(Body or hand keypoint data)
========================

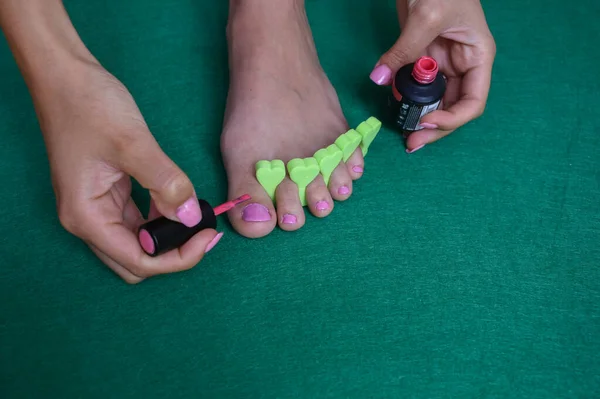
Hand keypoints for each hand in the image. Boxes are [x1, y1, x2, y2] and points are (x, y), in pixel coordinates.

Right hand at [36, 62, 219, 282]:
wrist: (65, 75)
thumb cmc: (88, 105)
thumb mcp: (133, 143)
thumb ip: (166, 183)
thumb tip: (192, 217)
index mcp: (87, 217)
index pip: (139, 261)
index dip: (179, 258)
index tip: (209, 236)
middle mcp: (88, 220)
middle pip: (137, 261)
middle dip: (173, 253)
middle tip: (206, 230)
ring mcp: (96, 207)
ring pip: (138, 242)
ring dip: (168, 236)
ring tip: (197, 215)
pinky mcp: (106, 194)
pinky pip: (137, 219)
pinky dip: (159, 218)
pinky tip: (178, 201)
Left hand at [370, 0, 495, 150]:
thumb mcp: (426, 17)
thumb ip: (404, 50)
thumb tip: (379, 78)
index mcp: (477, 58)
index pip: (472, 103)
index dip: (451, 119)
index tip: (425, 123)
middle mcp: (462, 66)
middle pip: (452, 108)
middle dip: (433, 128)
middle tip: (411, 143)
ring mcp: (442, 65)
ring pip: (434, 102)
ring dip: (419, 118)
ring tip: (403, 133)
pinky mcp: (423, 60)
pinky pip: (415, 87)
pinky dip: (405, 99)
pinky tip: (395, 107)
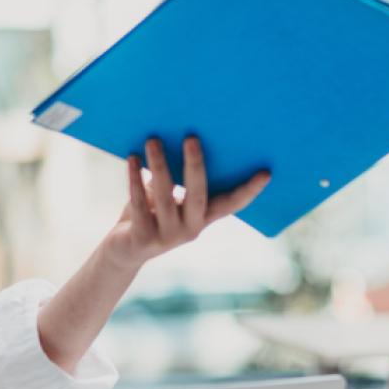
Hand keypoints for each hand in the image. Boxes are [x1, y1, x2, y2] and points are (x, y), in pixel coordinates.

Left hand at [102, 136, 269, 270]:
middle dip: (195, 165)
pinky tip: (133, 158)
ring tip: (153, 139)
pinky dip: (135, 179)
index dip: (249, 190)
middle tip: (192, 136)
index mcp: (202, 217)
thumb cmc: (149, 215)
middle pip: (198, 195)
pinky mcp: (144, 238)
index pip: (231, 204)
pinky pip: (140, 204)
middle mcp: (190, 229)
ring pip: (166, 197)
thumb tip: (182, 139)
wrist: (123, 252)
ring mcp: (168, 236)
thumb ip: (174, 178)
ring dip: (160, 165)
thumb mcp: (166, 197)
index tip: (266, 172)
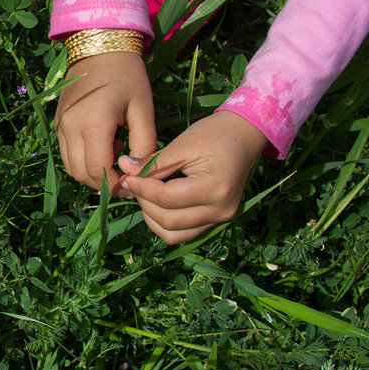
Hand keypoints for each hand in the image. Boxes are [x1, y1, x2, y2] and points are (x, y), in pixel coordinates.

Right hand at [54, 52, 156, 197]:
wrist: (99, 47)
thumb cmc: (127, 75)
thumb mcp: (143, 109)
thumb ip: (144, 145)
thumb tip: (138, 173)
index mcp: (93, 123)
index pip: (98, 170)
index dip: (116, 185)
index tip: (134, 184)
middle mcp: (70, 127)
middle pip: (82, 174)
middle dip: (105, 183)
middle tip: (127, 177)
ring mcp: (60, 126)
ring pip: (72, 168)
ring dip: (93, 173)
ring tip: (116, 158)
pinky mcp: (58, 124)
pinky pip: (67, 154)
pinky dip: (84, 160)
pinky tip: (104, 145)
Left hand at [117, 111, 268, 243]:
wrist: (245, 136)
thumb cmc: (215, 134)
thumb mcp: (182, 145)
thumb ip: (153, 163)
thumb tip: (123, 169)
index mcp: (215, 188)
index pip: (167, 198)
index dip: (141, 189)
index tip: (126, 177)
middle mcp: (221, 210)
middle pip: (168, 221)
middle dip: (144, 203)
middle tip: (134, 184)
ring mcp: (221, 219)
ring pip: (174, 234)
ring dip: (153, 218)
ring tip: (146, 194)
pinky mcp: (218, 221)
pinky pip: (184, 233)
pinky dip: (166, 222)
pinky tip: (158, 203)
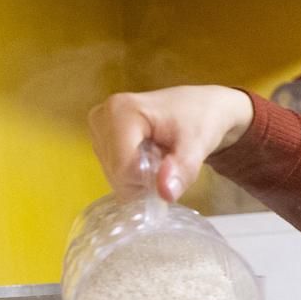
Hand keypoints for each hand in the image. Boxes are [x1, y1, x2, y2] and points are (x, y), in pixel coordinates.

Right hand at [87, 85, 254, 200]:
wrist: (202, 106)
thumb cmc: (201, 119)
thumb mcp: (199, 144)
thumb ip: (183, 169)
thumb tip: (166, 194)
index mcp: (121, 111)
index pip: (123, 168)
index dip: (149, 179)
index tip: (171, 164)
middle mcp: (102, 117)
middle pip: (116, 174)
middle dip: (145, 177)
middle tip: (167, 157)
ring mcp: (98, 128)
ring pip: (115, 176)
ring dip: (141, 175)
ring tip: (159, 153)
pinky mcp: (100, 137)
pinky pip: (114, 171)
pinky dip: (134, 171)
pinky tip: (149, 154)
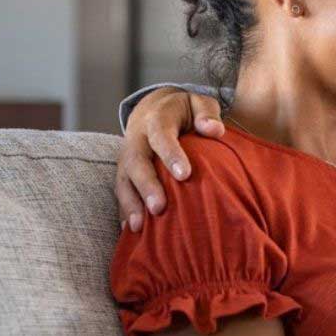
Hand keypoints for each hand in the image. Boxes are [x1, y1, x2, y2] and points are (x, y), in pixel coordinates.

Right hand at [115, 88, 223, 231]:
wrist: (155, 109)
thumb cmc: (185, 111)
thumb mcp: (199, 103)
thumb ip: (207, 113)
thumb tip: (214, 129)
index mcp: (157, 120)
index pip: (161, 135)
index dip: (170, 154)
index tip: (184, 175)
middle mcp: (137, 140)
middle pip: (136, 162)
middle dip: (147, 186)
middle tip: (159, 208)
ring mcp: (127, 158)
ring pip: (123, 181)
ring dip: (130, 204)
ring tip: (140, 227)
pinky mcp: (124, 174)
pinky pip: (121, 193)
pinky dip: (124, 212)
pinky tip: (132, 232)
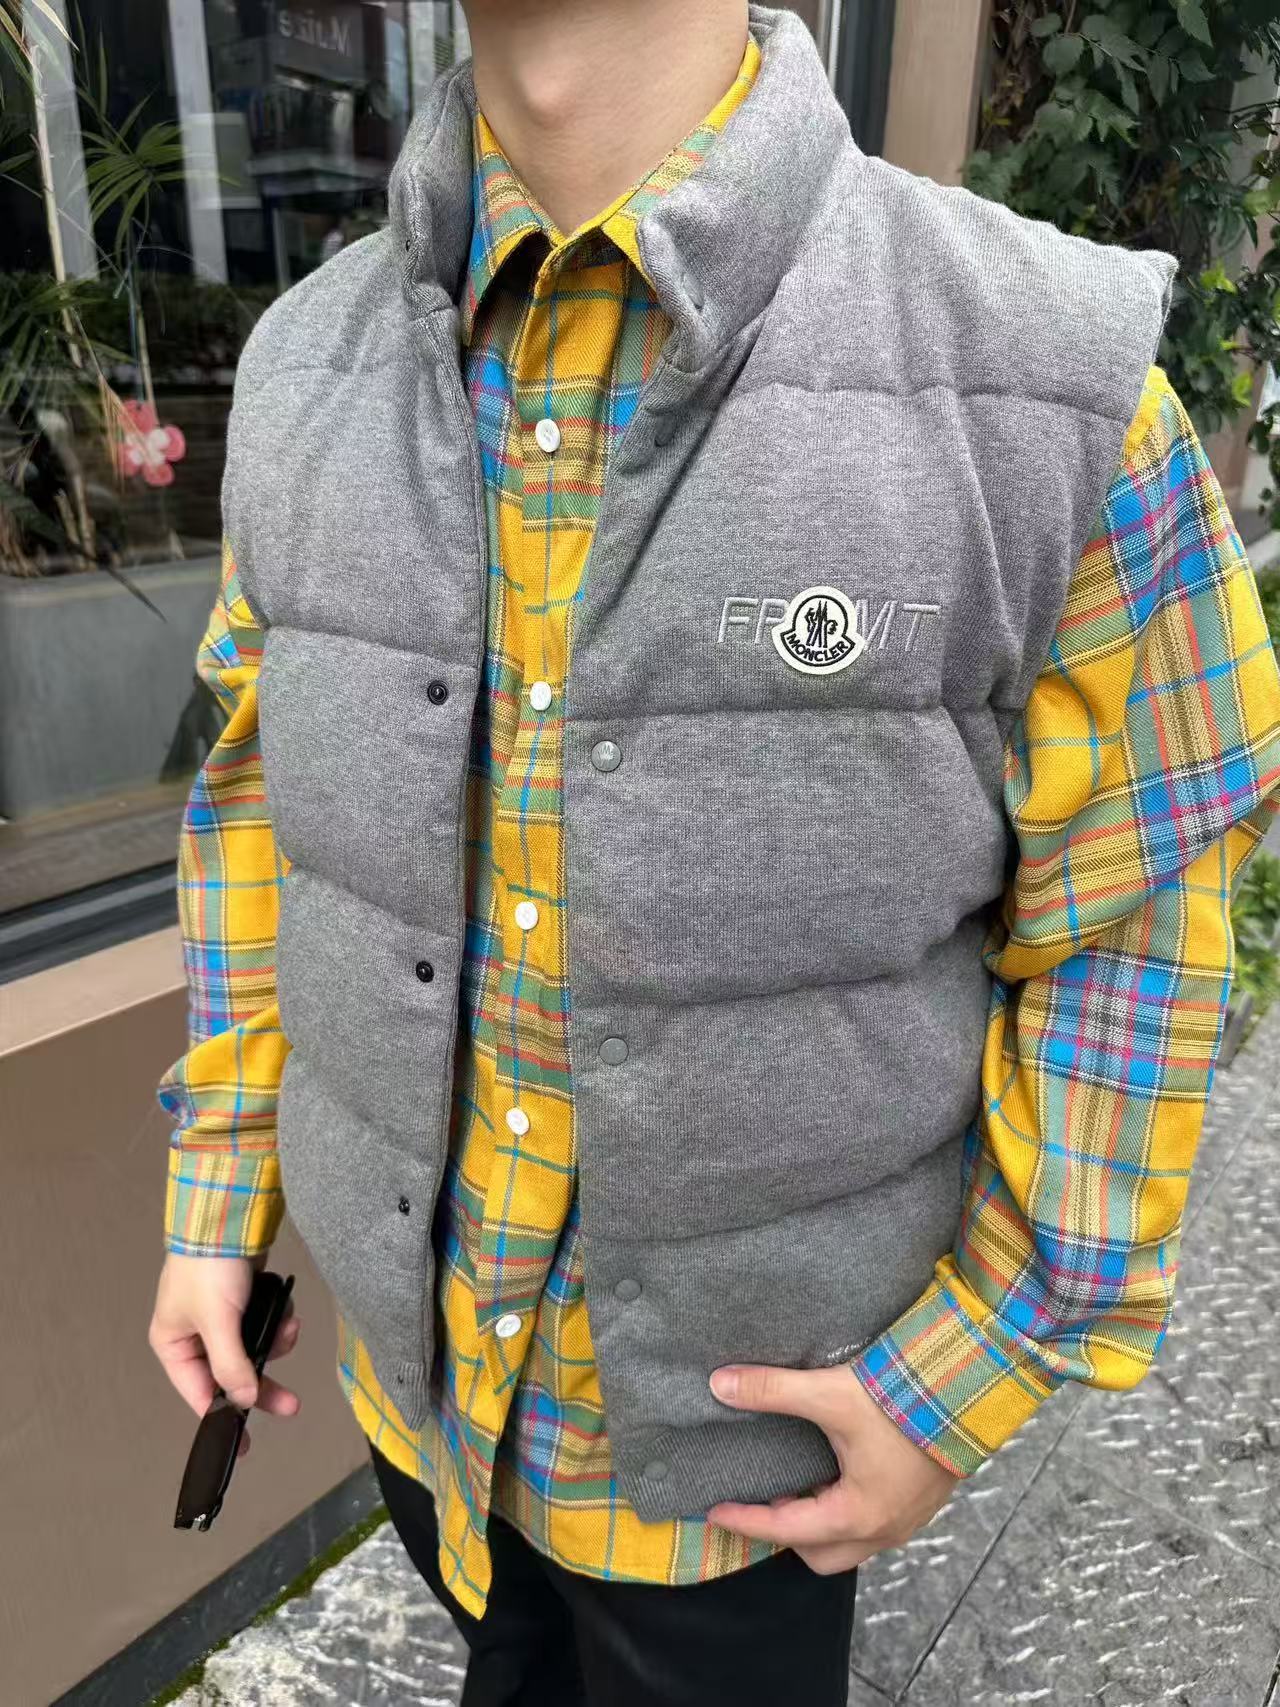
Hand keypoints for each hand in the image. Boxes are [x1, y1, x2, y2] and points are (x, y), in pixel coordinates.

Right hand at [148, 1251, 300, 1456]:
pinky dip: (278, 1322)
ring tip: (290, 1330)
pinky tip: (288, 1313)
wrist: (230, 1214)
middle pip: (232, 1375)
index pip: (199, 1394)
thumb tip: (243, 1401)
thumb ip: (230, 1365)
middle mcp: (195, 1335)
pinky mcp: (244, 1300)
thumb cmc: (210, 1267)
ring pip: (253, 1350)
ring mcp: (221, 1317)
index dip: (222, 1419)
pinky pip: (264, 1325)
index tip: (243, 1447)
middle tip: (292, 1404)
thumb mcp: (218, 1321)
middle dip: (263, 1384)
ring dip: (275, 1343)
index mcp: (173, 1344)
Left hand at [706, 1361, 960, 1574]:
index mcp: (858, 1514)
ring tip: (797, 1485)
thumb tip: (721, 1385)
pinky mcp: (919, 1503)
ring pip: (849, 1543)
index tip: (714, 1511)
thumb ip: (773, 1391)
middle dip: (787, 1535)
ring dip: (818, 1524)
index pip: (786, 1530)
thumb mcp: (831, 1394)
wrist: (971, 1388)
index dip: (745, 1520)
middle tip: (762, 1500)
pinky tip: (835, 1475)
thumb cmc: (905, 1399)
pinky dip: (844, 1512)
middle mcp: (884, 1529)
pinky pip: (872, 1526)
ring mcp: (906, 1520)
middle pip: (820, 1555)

========================

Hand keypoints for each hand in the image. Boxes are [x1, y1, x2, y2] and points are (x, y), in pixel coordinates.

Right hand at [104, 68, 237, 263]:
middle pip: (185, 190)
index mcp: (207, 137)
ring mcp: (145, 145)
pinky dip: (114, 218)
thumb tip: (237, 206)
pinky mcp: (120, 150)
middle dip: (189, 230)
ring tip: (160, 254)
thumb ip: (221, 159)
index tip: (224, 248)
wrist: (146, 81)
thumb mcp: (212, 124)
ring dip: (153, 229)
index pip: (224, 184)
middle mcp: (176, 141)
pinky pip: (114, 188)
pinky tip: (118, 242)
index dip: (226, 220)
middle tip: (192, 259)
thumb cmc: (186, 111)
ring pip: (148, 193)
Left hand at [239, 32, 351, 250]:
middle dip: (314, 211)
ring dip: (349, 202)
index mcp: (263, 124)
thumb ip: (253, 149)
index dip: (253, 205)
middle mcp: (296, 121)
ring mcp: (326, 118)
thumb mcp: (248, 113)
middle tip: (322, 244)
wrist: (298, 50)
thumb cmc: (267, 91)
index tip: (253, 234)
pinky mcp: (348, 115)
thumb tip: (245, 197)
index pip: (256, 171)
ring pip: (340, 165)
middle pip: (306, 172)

========================

(Aim of the task) Find the lines above that contain the word "Right" and copy each one.

(Result of this exercise)
Right hand at [36, 62, 219, 282]:
Right hand at [54, 52, 156, 197]:
Right hand at [87, 85, 254, 200]:
Right hand at [115, 88, 223, 231]:
Right hand at [148, 1251, 300, 1456]:
Right hand at [104, 68, 237, 263]:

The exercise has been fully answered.